Spettacolo,  Musica

PRINCE MORTO PER OVERDOSE DI OPPIACEI

Prince, trovato morto il 21 aprile a Minneapolis, avrebbe assunto una dose eccessiva di fentanyl, un analgesico più potente dell’eroina.

I risultati dell’autopsia sul corpo di Prince hanno rivelato che a essergli fatale è stata una forte dose dell’oppiaceo, che il cantante si sarebbe autosomministrato.
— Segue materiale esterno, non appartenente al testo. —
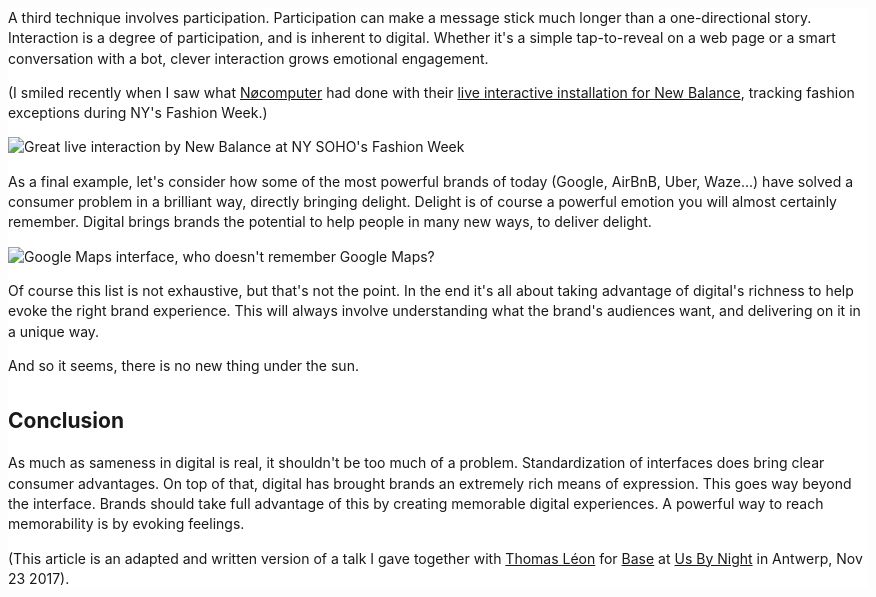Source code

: A third technique involves participation. Participation can make a message stick much longer than a one-directional story. Interaction is a degree of participation, and is inherent to digital. Whether it's a simple tap-to-reveal on a web page or a smart conversation with a bot, clever interaction grows emotional engagement.

(I smiled recently when I saw what [Nøcomputer](https://www.nocomputer.be) had done with their [live interactive installation for New Balance](https://vimeo.com/310522282), tracking fashion exceptions during NY's Fashion Week.)

![Great live interaction by New Balance at NY SOHO's Fashion Week]({{site.baseurl}}{{page.imgpath}}nocomputer-video.jpg)

As a final example, let's consider how some of the most powerful brands of today (Google, AirBnB, Uber, Waze...) have solved a consumer problem in a brilliant way, directly bringing delight. Delight is of course a powerful emotion you will almost certainly remember. Digital brings brands the potential to help people in many new ways, to deliver delight.

![Google Maps interface, who doesn't remember Google Maps?]({{site.baseurl}}{{page.imgpath}}maps.png)

Of course this list is not exhaustive, but that's not the point. In the end it's all about taking advantage of digital's richness to help evoke the right brand experience. This will always involve understanding what the brand's audiences want, and delivering on it in a unique way.

And so it seems, there is no new thing under the sun.

## Conclusion

As much as sameness in digital is real, it shouldn't be too much of a problem. Standardization of interfaces does bring clear consumer advantages. On top of that, digital has brought brands an extremely rich means of expression. This goes way beyond the interface. Brands should take full advantage of this by creating memorable digital experiences. A powerful way to reach memorability is by evoking feelings.

(This article is an adapted and written version of a talk I gave together with [Thomas Léon](https://basedesign.com/people/thomas-leon/) for [Base](https://basedesign.com) at [Us By Night](http://www.usbynight.be) in Antwerp, Nov 23 2017).
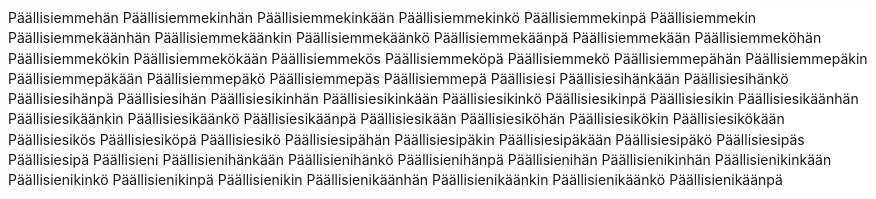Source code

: Päällisiemmehän
Päällisiemmekinhän
Päällisiemmekinkään
Päällisiemmekinkö
Päällisiemmekinpä
Päällisiemmekin
Päällisiemmekäänhän
Päällisiemmekäänkin
Päällisiemmekäänkö
Päällisiemmekäänpä
Päällisiemmekään
Päällisiemmeköhän
Päällisiemmekökin
Päällisiemmekökään
Päällisiemmekös
Päällisiemmeköpä
Päällisiemmekö
Päällisiemmepähän
Päällisiemmepäkin
Päällisiemmepäkään
Päällisiemmepäkö
Päällisiemmepäs
Päällisiemmepä
Päällisiesi
Päällisiesihänkään
Päällisiesihänkö
Päällisiesihänpä
Päällisiesihän
Päällisiesikinhän
Päällisiesikinkään
Päällisiesikinkö
Päällisiesikinpä
Päällisiesikin
Päällisiesikäänhän
Päällisiesikäänkin
Päällisiesikäänkö
Päällisiesikäänpä
Päällisiesikään
Päällisiesiköhän
Päällisiesikökin
Päällisiesikökään
Päällisiesikös
Päällisiesiköpä
Päällisiesikö
Päällisiesipähän
Päällisiesipäkin
Päällisiesipäkään
Päällisiesipäkö
Päällisiesipäs
Päällisiesipä
Päällisieni
Päällisienihänkään
Päällisienihänkö
Päällisienihänpä
Päällisienihän
Päällisienikinhän
Päällisienikinkään
Päällisienikinkö
Päällisienikinpä
Päällisienikin
Päällisienikäänhän
Päällisienikäänkin
Päällisienikäänkö
Päällisienikäänpä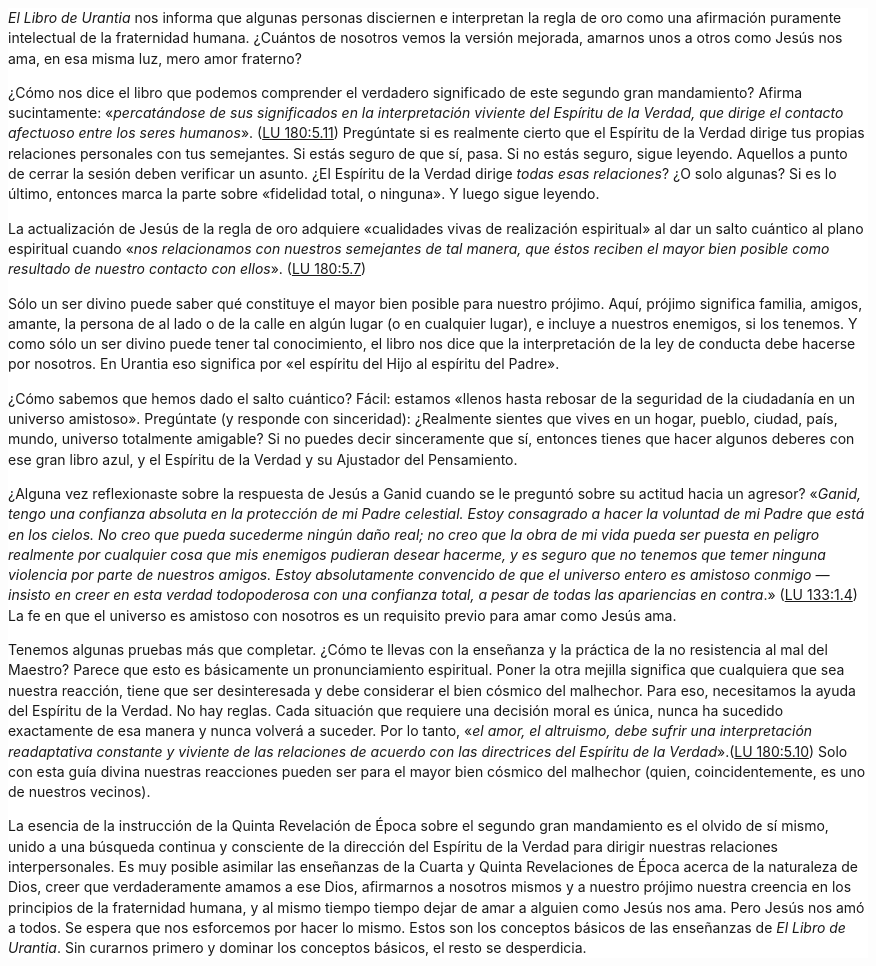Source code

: _El Libro de Urantia_ nos informa que algunas personas disciernen e interpretan la regla de oro como una afirmación puramente intelectual de la fraternidad humana. ¿Cuántos de nosotros vemos la versión mejorada, amarnos unos a otros como Jesús nos ama, en esa misma luz, mero amor fraterno?

¿Cómo nos dice el libro que podemos comprender el verdadero significado de este segundo gran mandamiento? Afirma sucintamente: «_percatándose de sus significados en la interpretación viviente del Espíritu de la Verdad, que dirige el contacto afectuoso entre los seres humanos_». ([LU 180:5.11](/es/The_Urantia_Book/180#p5_11)) Pregúntate si es realmente cierto que el Espíritu de la Verdad dirige tus propias relaciones personales con tus semejantes. Si estás seguro de que sí, pasa. Si no estás seguro, sigue leyendo. Aquellos a punto de cerrar la sesión deben verificar un asunto. ¿El Espíritu de la Verdad dirige _todas esas relaciones_? ¿O solo algunas? Si es lo último, entonces marca la parte sobre «fidelidad total, o ninguna». Y luego sigue leyendo.

La actualización de Jesús de la regla de oro adquiere «cualidades vivas de realización espiritual» al dar un salto cuántico al plano espiritual cuando «_nos relacionamos con nuestros semejantes de tal manera, que éstos reciben el mayor bien posible como resultado de nuestro contacto con ellos_». ([LU 180:5.7](/es/The_Urantia_Book/180#p5_7))

Sólo un ser divino puede saber qué constituye el mayor bien posible para nuestro prójimo. Aquí, prójimo significa familia, amigos, amante, la persona de al lado o de la calle en algún lugar (o en cualquier lugar), e incluye a nuestros enemigos, si los tenemos. Y como sólo un ser divino puede tener tal conocimiento, el libro nos dice que la interpretación de la ley de conducta debe hacerse por nosotros. En Urantia eso significa por «el espíritu del Hijo al espíritu del Padre».

¿Cómo sabemos que hemos dado el salto cuántico? Fácil: estamos «llenos hasta rebosar de la seguridad de la ciudadanía en un universo amistoso». Pregúntate (y responde con sinceridad): ¿Realmente sientes que vives en un hogar, pueblo, ciudad, país, mundo, universo totalmente amigable? Si no puedes decir sinceramente que sí, entonces tienes que hacer algunos deberes con ese gran libro azul, y el Espíritu de la Verdad y su Ajustador del Pensamiento.

¿Alguna vez reflexionaste sobre la respuesta de Jesús a Ganid cuando se le preguntó sobre su actitud hacia un agresor? «_Ganid, tengo una confianza absoluta en la protección de mi Padre celestial. Estoy consagrado a hacer la voluntad de mi Padre que está en los cielos. No creo que pueda sucederme ningún daño *real;* no creo que la obra de mi vida pueda ser puesta en peligro realmente por cualquier cosa que mis enemigos pudieran desear hacerme, y es seguro que no tenemos que temer ninguna violencia por parte de nuestros amigos. Estoy absolutamente convencido de que el universo entero es amistoso conmigo —insisto en creer en esta verdad todopoderosa con una confianza total, a pesar de todas las apariencias en contra_.» ([LU 133:1.4](/es/The_Urantia_Book/133#p1_4)) La fe en que el universo es amistoso con nosotros es un requisito previo para amar como Jesús ama.

Tenemos algunas pruebas más que completar. ¿Cómo te llevas con la enseñanza y la práctica de la no resistencia al mal del Maestro? Parece que esto es básicamente un pronunciamiento espiritual. Poner la otra mejilla significa que cualquiera que sea nuestra reacción, tiene que ser desinteresada y debe considerar el bien cósmico del malhechor. Para eso, necesitamos la ayuda del Espíritu de la Verdad. No hay reglas. Cada situación que requiere una decisión moral es única, nunca ha sucedido exactamente de esa manera y nunca volverá a suceder. Por lo tanto, «_el amor, el altruismo, debe sufrir una interpretación readaptativa constante y viviente de las relaciones de acuerdo con las directrices del Espíritu de la Verdad_».([LU 180:5.10](/es/The_Urantia_Book/180#p5_10)) Solo con esta guía divina nuestras reacciones pueden ser para el mayor bien cósmico del malhechor (quien, coincidentemente, es uno de nuestros vecinos).

La esencia de la instrucción de la Quinta Revelación de Época sobre el segundo gran mandamiento es el olvido de sí mismo, unido a una búsqueda continua y consciente de la dirección del Espíritu de la Verdad para dirigir nuestras relaciones interpersonales. Es muy posible asimilar las enseñanzas de la Cuarta y Quinta Revelaciones de Época acerca de la naturaleza de Dios, creer que verdaderamente amamos a ese Dios, afirmarnos a nosotros mismos y a nuestro prójimo nuestra creencia en los principios de la fraternidad humana, y al mismo tiempo tiempo dejar de amar a alguien como Jesús nos ama. Pero Jesús nos amó a todos. Se espera que nos esforcemos por hacer lo mismo. Estos son los conceptos básicos de las enseñanzas de _El Libro de Urantia_. Sin curarnos primero y dominar los conceptos básicos, el resto se desperdicia.
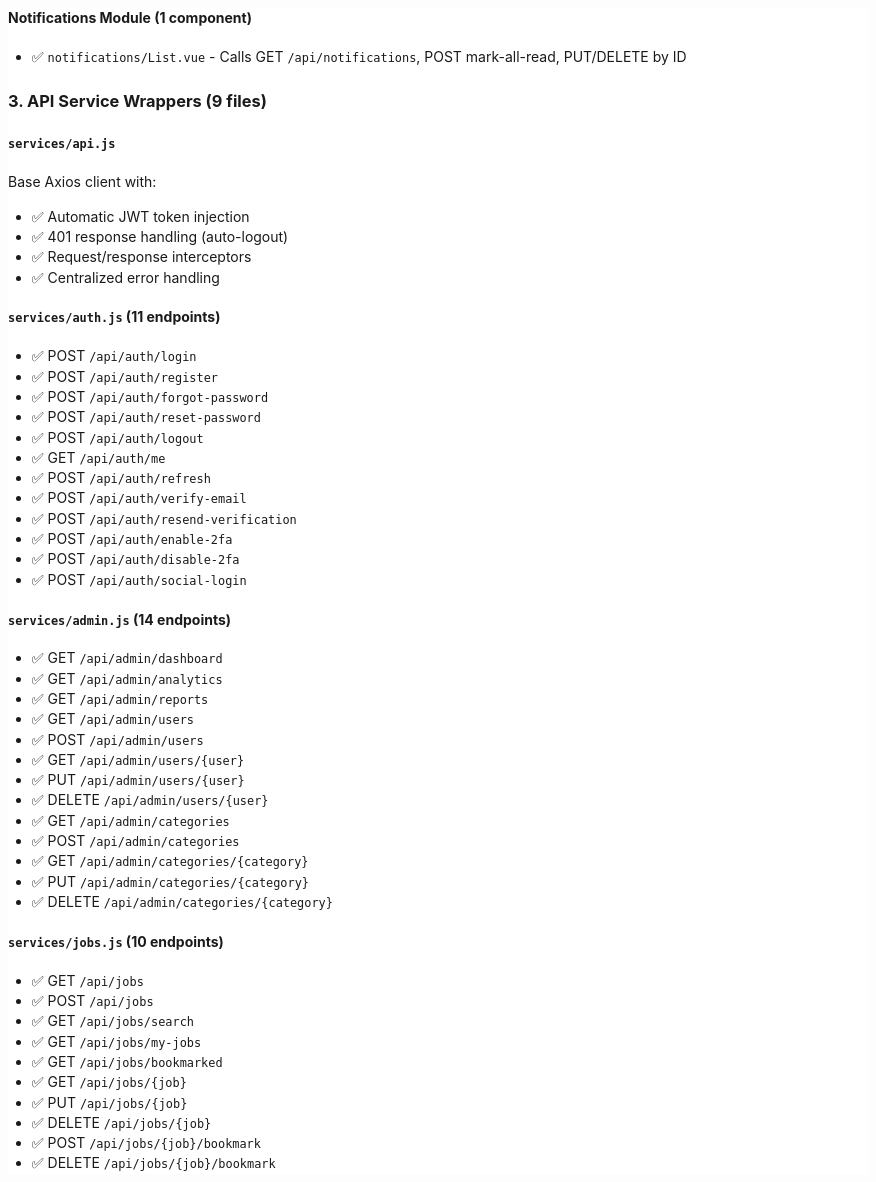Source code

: #### Notifications Module (1 component)
- ✅ `notifications/List.vue` - Calls GET `/api/notifications`, POST mark-all-read, PUT/DELETE by ID

### 3. API Service Wrappers (9 files)

#### `services/api.js`
Base Axios client with:
- ✅ Automatic JWT token injection
- ✅ 401 response handling (auto-logout)
- ✅ Request/response interceptors
- ✅ Centralized error handling

#### `services/auth.js` (11 endpoints)
- ✅ POST `/api/auth/login`
- ✅ POST `/api/auth/register`
- ✅ POST `/api/auth/forgot-password`
- ✅ POST `/api/auth/reset-password`
- ✅ POST `/api/auth/logout`
- ✅ GET `/api/auth/me`
- ✅ POST `/api/auth/refresh`
- ✅ POST `/api/auth/verify-email`
- ✅ POST `/api/auth/resend-verification`
- ✅ POST `/api/auth/enable-2fa`
- ✅ POST `/api/auth/disable-2fa`
- ✅ POST `/api/auth/social-login`

#### `services/admin.js` (14 endpoints)
- ✅ GET `/api/admin/dashboard`
- ✅ GET `/api/admin/analytics`
- ✅ GET `/api/admin/reports`
- ✅ GET `/api/admin/users`
- ✅ POST `/api/admin/users`
- ✅ GET `/api/admin/users/{user}`
- ✅ PUT `/api/admin/users/{user}`
- ✅ DELETE `/api/admin/users/{user}`
- ✅ GET `/api/admin/categories`
- ✅ POST `/api/admin/categories`
- ✅ GET `/api/admin/categories/{category}`
- ✅ PUT `/api/admin/categories/{category}`
- ✅ DELETE `/api/admin/categories/{category}`

#### `services/jobs.js` (10 endpoints)
- ✅ GET `/api/jobs`
- ✅ POST `/api/jobs`
- ✅ GET `/api/jobs/search`
- ✅ GET `/api/jobs/my-jobs`
- ✅ GET `/api/jobs/bookmarked`
- ✅ GET `/api/jobs/{job}`
- ✅ PUT `/api/jobs/{job}`
- ✅ DELETE `/api/jobs/{job}`
- ✅ POST `/api/jobs/{job}/bookmark`
- ✅ DELETE `/api/jobs/{job}/bookmark`
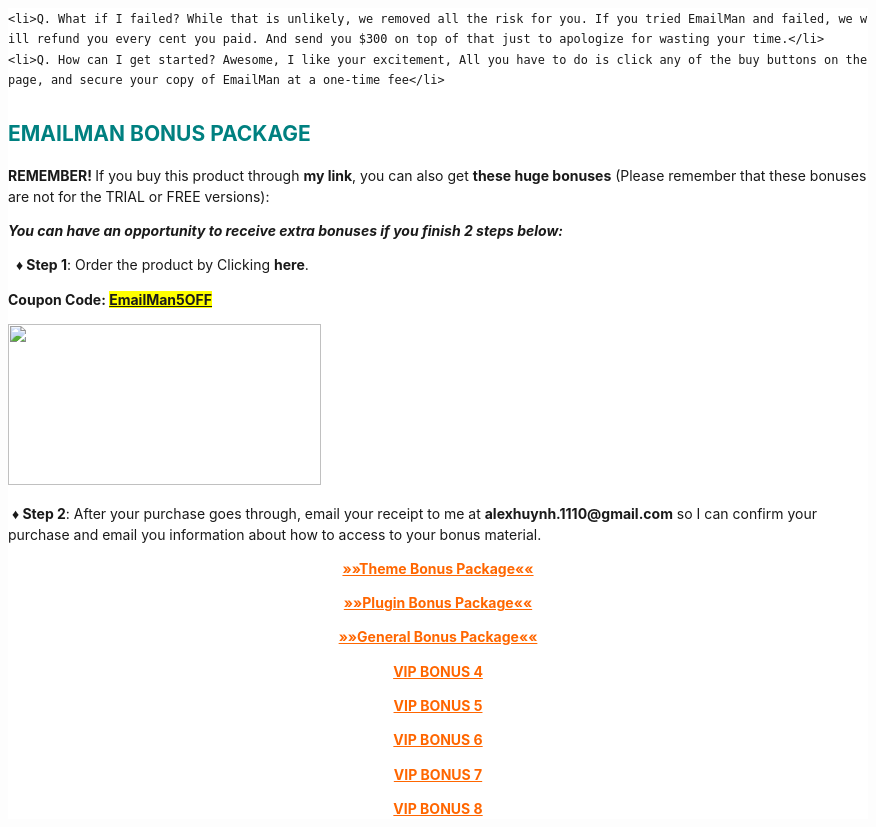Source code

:	<li>Q. What if I failed? While that is unlikely, we removed all the risk for you. If you tried EmailMan and failed, we will refund you every cent you paid. And send you $300 on top of that just to apologize for wasting your time.</li>
	<li>Q. How can I get started? Awesome, I like your excitement, All you have to do is click any of the buy buttons on the page, and secure your copy of EmailMan at a one-time fee</li>
</ul>
<h2><span style="color: #008080;"><b>EMAILMAN BONUS PACKAGE</b></span></h2>
<p><strong><span class="wc-shortcodes-highlight wc-shortcodes-highlight-yellow ">REMEMBER! </span></strong><span class="wc-shortcodes-highlight wc-shortcodes-highlight-yellow ">I</span>f you buy this product through <strong>my link</strong>, you can also get <strong>these huge bonuses</strong> (Please remember that these bonuses are not for the TRIAL or FREE versions):</p>
<p><em><strong>You can have an opportunity to receive extra bonuses if you finish 2 steps below:</strong></em></p>
<p>  <strong>♦ Step 1</strong>: Order the product by Clicking <strong>here</strong>.</p>
<p><strong>Coupon Code: <a href="https://warriorplus.com/o2/a/hk1l2h/0/4U" target="_blank" rel="nofollow noopener noreferrer"><span style="background-color: #ffff00;">EmailMan5OFF</span></a></strong></p>
<p><a href="https://warriorplus.com/o2/a/hk1l2h/0/4U" target="_blank" rel="nofollow noopener noreferrer"><img class="aligncenter size-full wp-image-26" src="https://4u-review.com/wp-content/uploads/2021/07/Coupon-8.png" alt="" width="313" height="161" /></a></p>
<p> <strong>♦ Step 2</strong>: After your purchase goes through, email your receipt to me at <strong>alexhuynh.1110@gmail.com</strong> so I can confirm your purchase and email you information about how to access to your bonus material.</p>
<p style="text-align: center;"><span style="color: #ff6600;"><strong><a style="color: #ff6600;" href="https://review-oto.com/theme-bonuses/" target="_blank" rel="nofollow noopener noreferrer">»»Theme Bonus Package««</a></strong></span></p>
<p style="text-align: center;"><span style="color: #ff6600;"><strong><a style="color: #ff6600;" href="https://review-oto.com/plugin-bonuses/" target="_blank" rel="nofollow noopener noreferrer">»»Plugin Bonus Package««</a></strong></span></p>
<p style="text-align: center;"><span style="color: #ff6600;"><strong><a style="color: #ff6600;" href="https://review-oto.com/general-bonuses/" target="_blank" rel="nofollow noopener noreferrer">»»General Bonus Package««</a></strong></span></p>
<p style="text-align: center;"><span style="color: #ff6600;"><strong><a style="color: #ff6600;" href="https://review-oto.com/vip-bonus-4/" target="_blank" rel="nofollow noopener noreferrer">VIP BONUS 4</a></strong></span></p>
<p style="text-align: center;"><span style="color: #ff6600;"><strong><a style="color: #ff6600;" href="https://review-oto.com/vip-bonus-5/" target="_blank" rel="nofollow noopener noreferrer">VIP BONUS 5</a></strong></span></p>
<p style="text-align: center;"><span style="color: #ff6600;"><strong><a style="color: #ff6600;" href="https://review-oto.com/vip-bonus-6/" target="_blank" rel="nofollow noopener noreferrer">VIP BONUS 6</a></strong></span></p>
<p style="text-align: center;"><span style="color: #ff6600;"><a style="color: #ff6600;" href="https://review-oto.com/vip-bonus-7/" target="_blank" rel="nofollow noopener noreferrer"><strong>VIP BONUS 7</strong></a></span></p>
<p style="text-align: center;"><span style="color: #ff6600;"><a style="color: #ff6600;" href="https://review-oto.com/vip-bonus-8/" target="_blank" rel="nofollow noopener noreferrer"><strong>VIP BONUS 8</strong></a></span></p>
Una rivelazione che ha sorpreso i familiari e gli amici, convinti che Prince facesse una vita sana e che non avesse nessuna famigliarità con alcol o droghe.

Il corpo esanime di Prince era stato ritrovato all’interno dell’ascensore di casa sua da alcuni membri del suo staff: il primo messaggio rilasciato delle forze dell’ordine non rivelava alcun segno evidente di trauma sul corpo del cantante e non accampava nessun sospetto che potesse riportare all’idea di un omicidio o di un suicidio. Una settimana prima della morte, la rock star era stata ricoverata d’urgenza dopo un concerto ad Atlanta: il comandante del jet che lo doveva riportare a casa dopo lo show fu costretto ad un atterraggio d’emergenza per permettere un rapido soccorso al cantante, trovato privo di coscienza per overdose di oppiacei; spaventato per il rischio corso, Prince aveva deciso di farsi seguire da un dottore che si prendesse cura di lui.

L’abitudine a consumare antidolorifici in dosi massicce deriverebbe dei forti dolori alle ginocchia e alle anche causati dalle spettacolari performance sul palco: prove diventate pericolose ed estreme per un artista che aveva ormai raggiunto i 57 anni d’età. Da questo partirebbe l’abitudine al consumo di Fentanyl, destinata a rivelarsi fatale: resta da capire per quale motivo il dottore che ha avuto in cura il cantante abbia potuto prescrivergli dosi tali da ridurlo alla dipendenza fisica.

Il folletto di Minneapolis non è un caso isolato: la “painkiller addiction” è un piaga sempre più comune negli Stati Uniti. Secondo uno studio della Kaiser Family Foundation – un’organizzazione no profit che si dedica alle ricerca sui problemi di salute – un americano su cinque avrebbe un componente della famiglia dipendente dagli antidolorifici e più di quattro americani su dieci conoscerebbero personalmente una persona che soffre di questa dipendenza.